City attorney questions safety of Monster Energy Drinks

City Attorney Dennis Herrera

Monster, the controversial energy drink with high levels of caffeine, can be purchased by students at the One Stop Shop in the Cesar Chavez Student Center at SF State. Photo by Jessica Worthington / Xpress

Some say they’ll give you wings, others claim they’ll unleash the beast, but certain city officials claim they’re downright dangerous.

San Francisco City Attorney Dennis Herrera is challenging claims that Monster Energy Drink has safe levels of caffeine for its customers.

Herrera is requesting that Monster provide evidence that the product is as safe as the company claims.

“This is a proactive approach,” Jack Song, spokesman for Herrera, said. “The company imposed risk factors to its consumers.”

Herrera claims that hospitalizations from consuming the beverages have skyrocketed since the energy drink craze took hold over the last decade with at least five deaths linked to Monster beverages.
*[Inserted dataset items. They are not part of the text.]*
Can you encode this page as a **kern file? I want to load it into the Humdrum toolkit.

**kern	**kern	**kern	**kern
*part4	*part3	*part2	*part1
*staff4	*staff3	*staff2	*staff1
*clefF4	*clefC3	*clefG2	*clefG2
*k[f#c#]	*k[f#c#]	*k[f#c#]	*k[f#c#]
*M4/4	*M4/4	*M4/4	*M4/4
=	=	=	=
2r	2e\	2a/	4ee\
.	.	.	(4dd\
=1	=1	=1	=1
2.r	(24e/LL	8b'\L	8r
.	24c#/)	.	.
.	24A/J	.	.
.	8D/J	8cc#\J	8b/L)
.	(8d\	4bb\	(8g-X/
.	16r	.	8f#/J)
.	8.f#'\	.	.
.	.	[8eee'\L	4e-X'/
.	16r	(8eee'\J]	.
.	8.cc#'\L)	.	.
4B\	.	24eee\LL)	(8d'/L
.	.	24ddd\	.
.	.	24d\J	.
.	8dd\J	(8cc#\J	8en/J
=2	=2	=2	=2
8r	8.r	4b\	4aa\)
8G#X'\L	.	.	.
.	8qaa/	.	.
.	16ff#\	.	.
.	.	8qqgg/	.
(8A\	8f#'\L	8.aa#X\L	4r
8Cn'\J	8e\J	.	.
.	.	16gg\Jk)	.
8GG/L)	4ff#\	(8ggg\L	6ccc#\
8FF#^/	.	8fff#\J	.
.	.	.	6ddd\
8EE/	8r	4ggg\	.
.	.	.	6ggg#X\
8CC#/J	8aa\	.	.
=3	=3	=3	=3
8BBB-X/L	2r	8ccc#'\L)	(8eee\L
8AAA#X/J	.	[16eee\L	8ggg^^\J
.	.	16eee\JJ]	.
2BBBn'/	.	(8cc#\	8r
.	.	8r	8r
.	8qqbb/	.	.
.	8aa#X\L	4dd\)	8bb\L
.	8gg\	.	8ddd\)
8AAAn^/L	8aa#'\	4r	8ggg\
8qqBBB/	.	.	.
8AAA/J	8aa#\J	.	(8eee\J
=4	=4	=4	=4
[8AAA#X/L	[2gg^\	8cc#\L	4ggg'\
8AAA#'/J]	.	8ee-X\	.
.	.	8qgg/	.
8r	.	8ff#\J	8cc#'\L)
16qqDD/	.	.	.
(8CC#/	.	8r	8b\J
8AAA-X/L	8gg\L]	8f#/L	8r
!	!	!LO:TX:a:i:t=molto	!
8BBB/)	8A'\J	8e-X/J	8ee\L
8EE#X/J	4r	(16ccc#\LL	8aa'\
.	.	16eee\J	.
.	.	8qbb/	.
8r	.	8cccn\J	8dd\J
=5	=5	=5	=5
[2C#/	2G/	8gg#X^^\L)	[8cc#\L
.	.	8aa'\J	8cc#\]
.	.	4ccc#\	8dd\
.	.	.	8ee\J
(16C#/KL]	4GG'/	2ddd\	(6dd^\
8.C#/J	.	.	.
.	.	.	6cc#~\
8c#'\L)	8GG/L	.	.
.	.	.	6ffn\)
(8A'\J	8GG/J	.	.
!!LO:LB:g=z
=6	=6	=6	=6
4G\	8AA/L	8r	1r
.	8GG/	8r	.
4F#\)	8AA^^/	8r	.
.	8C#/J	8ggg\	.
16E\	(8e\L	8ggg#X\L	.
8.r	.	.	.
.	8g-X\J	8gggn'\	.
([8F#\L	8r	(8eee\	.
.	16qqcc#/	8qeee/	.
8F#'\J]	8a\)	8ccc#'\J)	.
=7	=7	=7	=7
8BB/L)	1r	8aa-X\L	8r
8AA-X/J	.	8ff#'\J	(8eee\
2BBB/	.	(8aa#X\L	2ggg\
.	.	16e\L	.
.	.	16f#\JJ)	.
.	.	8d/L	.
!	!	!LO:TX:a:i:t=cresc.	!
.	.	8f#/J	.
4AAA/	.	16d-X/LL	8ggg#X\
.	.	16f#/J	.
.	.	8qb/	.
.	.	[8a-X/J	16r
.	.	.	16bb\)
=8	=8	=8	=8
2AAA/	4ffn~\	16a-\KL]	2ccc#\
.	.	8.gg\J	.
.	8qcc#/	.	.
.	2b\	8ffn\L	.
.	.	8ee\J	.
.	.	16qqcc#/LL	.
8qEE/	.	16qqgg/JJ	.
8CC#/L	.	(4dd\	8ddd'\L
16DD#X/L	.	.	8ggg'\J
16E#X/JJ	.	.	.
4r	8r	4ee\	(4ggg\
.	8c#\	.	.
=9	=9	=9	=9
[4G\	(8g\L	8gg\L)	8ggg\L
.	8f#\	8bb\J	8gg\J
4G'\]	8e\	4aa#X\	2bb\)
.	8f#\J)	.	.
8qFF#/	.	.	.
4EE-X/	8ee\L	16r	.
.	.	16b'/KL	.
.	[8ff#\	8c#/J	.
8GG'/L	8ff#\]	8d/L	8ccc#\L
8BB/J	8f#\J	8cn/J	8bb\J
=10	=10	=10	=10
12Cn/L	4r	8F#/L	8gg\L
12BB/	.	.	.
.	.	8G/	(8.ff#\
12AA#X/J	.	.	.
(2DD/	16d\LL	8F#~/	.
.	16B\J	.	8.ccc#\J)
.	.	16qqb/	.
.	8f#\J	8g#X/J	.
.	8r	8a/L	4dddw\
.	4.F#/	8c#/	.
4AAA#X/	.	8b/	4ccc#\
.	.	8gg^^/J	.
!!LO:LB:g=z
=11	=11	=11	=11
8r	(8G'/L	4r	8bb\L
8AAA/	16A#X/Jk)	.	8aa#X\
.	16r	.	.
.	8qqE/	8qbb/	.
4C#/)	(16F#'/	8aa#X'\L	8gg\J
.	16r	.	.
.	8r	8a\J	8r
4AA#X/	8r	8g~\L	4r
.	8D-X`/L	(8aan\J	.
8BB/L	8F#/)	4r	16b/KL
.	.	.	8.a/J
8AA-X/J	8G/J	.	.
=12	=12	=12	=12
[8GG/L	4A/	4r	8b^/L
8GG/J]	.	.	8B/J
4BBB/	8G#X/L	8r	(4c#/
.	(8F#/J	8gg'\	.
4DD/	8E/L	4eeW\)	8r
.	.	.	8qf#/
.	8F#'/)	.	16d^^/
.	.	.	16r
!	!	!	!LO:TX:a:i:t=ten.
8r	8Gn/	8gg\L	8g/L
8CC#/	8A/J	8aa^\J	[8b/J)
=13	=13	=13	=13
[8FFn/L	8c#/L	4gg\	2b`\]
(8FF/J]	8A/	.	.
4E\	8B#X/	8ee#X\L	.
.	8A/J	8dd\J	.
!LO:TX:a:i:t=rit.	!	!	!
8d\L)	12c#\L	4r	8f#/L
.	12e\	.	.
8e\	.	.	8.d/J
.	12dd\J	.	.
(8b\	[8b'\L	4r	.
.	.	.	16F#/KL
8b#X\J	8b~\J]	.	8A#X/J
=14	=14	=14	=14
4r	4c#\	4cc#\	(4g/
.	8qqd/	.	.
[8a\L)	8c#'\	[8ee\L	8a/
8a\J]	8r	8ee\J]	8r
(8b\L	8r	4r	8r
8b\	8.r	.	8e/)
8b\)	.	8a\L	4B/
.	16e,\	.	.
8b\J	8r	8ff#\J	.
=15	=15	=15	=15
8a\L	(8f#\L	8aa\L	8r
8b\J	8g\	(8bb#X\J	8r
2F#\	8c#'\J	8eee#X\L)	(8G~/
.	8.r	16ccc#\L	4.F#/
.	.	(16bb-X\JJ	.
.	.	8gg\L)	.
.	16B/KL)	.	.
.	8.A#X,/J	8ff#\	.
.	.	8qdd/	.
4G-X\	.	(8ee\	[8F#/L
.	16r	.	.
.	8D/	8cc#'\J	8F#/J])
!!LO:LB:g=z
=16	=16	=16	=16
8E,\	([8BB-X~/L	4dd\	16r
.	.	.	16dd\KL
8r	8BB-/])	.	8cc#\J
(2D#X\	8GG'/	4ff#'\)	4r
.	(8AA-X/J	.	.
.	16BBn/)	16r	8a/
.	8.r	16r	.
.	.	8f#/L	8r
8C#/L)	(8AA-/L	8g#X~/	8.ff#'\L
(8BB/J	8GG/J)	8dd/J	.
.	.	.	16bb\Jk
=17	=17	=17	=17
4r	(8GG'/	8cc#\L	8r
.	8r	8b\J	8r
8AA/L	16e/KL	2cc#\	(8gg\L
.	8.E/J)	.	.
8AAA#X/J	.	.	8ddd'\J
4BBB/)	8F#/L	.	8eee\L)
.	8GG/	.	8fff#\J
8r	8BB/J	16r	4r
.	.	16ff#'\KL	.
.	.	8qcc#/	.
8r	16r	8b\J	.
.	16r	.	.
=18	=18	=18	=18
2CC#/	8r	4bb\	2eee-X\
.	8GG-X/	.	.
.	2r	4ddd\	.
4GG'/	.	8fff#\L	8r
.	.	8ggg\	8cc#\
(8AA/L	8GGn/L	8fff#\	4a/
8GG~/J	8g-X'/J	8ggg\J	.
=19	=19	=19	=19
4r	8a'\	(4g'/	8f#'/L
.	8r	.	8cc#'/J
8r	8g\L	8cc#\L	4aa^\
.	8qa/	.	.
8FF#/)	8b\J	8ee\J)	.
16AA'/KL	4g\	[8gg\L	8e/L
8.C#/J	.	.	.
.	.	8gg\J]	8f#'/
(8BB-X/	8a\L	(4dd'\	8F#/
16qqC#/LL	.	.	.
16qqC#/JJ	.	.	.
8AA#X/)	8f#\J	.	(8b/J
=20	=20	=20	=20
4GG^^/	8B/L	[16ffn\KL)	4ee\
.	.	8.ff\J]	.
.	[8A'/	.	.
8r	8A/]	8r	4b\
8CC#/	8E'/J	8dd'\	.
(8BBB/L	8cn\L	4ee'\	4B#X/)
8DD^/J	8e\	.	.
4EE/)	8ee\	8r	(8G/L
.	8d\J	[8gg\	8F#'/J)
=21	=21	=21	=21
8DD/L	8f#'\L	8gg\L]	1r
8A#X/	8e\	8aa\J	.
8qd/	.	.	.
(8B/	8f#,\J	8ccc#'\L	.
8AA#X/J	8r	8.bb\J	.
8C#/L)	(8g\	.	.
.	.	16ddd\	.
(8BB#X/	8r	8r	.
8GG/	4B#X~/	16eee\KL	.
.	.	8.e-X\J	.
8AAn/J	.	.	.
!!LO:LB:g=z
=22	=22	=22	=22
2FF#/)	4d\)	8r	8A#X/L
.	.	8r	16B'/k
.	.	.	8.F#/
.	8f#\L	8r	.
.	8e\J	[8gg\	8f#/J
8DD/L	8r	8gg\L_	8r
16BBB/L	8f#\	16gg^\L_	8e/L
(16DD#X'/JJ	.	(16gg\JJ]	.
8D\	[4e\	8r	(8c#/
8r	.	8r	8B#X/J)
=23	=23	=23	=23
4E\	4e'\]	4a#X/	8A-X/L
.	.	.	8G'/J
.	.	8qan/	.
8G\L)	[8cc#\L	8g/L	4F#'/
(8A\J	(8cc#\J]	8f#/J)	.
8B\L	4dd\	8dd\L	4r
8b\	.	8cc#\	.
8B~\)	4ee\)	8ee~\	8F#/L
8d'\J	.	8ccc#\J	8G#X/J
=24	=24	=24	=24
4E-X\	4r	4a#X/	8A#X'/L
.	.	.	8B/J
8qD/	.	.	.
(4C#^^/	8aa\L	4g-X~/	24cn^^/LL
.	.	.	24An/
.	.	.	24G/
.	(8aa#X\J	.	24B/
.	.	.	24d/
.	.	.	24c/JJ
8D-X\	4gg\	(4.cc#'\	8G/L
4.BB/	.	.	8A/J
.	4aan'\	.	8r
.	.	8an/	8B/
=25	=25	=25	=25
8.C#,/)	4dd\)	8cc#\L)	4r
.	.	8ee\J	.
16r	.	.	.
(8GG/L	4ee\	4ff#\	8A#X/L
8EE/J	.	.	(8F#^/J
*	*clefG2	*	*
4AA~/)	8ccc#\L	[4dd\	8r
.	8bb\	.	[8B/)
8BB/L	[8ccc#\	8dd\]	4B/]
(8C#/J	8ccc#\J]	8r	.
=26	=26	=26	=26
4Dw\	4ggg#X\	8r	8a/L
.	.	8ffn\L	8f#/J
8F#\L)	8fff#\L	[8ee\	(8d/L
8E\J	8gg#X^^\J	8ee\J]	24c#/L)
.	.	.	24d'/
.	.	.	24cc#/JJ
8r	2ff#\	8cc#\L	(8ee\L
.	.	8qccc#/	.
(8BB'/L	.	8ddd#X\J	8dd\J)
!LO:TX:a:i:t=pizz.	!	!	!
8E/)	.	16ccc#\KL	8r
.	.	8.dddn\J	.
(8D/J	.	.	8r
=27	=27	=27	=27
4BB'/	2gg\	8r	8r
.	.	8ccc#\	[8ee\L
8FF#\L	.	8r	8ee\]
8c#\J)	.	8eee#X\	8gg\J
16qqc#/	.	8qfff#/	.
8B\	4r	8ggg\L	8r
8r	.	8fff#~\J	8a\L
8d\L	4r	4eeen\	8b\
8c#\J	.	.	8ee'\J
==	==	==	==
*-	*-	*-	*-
He also claims the company uses extreme sports and music to specifically draw teenagers and young adults to its products.

“We’re trying to make sure consumers are empowered and informed,” Song said.

The Food and Drug Administration’s Center for Food Safety and Applied Nutrition released a report Nov. 16 that 145 serious health issues related to energy drinks were reported between Jan. 1, 2004 and Oct. 23, 2012. Twelve of the cases were fatal, and five were related to Monster.

The company claims Herrera is singling it out due to “a lot of media attention this year,” according to Monster spokeswoman Judy Lin. Monster is in the midst of a lawsuit with the family of a 14-year-old who died in December 2011 from cardiac arrhythmia after consuming two 24-ounce Monster drinks within 24 hours.

Mark Lewis, a broadcast and electronic communication arts major, drinks an energy beverage as a boost when studying or writing a paper. Although he finds the products effective, he admits to cutting down after he had some issues sleeping.

“It helps, but I don’t like the way my heart is reacting when the rest of my body is exhausted,” Lewis, 24, said. He has been drinking energy drinks, including Monster, since age 16.

According to the FDA, 80 percent of Americans consume caffeine daily, whether it’s coffee, soda or energy drinks. The average person should not consume more than 100-200 milligrams of caffeine per day. About two or four cups of brewed coffee equals 200-300 milligrams, according to Mayo Clinic.

Teresa Leu, a registered dietician at the SF State’s Student Health Services, doesn’t recommend energy drinks and said individuals should avoid having more than 250 milligrams of caffeine per day. Individuals who are sensitive or have lower tolerance to caffeine may show signs of an overdose if they are experiencing heart palpitations, irritability and anxiousness at a lower dose.

Monster beverages offer 10 milligrams of caffeine per ounce, and a variety of flavors and sizes from 8, 16 or 24 ounces.

According to Herrera, who is working with other state attorneys and the Attorney General on the case, Monsters’ higher dosages of caffeine may result in serious health risks, such as increased heart rate, seizures and cardiac arrest, contrary to its advertisement.

Though the company declined to comment on the recent lawsuit, Monster CEO Rodney Sacks released a statement Nov. 7 defending Monster Energy Drinks and saying that the drinks are legally within FDA guidelines and are safe when consumed responsibly. Sacks also argued other caffeinated products, such as a Starbucks coffee, contain similar amounts of caffeine, if not more than Monster products.

“The amount of caffeine per ounce in other major energy drinks on the market is comparable to or higher than Monster,” Sacks said. “We fully comply to all laws in the United States and 70 countries where they are sold.”

Energy drinks like Monster classify the products as dietary supplements so they are given leeway by the FDA because they are relatively new products to the market, as long as the ingredients have been previously proven safe. If a product is deemed as dangerous, however, the administration removes the product off the market.

“If someone is thinking about taking one of these products, they should consult with their health care provider to ensure that there are no underlying or undiagnosed medical conditions that could worsen as a result of using them,” Shelly Burgess, spokeswoman for the FDA, said.

Leu said students should think twice before buying an energy drink because there are healthier alternatives. She recommends snacks high in protein and fiber such as Greek yogurt and fresh fruit.

“The caffeine in energy drinks gives a temporary sensation of energy because caffeine is a central nervous system stimulant,” Leu said. “The ideal source of energy are in foods because they contain calories as well as vitamins and minerals needed to release the energy from the foods we eat.”